--- What you need to do ---
Starting at the line that contains "użytkowników internetu. O tym", quote every line through the end of the entries, word for word, skipping the pictures.
——————————
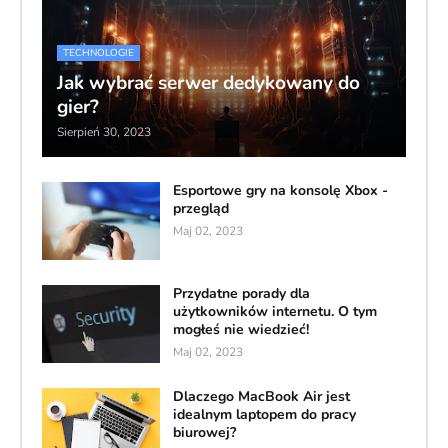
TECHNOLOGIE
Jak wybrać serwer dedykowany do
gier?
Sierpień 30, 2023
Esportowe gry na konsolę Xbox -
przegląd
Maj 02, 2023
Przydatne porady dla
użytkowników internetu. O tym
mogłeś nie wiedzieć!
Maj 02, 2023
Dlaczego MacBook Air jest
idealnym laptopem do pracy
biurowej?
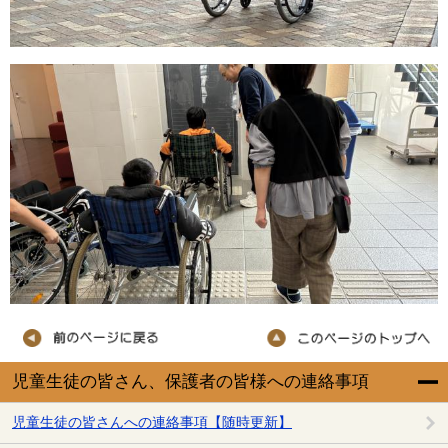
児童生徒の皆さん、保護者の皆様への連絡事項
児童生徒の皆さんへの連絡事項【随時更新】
——————————
--- Written solution ---
użytkowników internetu. O tym
mogłeś nie wiedzieć!
Maj 02, 2023
Dlaczego MacBook Air jest
idealnym laptopem do pracy
biurowej?
児童生徒の皆さん、保護者の皆様への連絡事項
児童生徒の皆さんへの連絡事項【随時更新】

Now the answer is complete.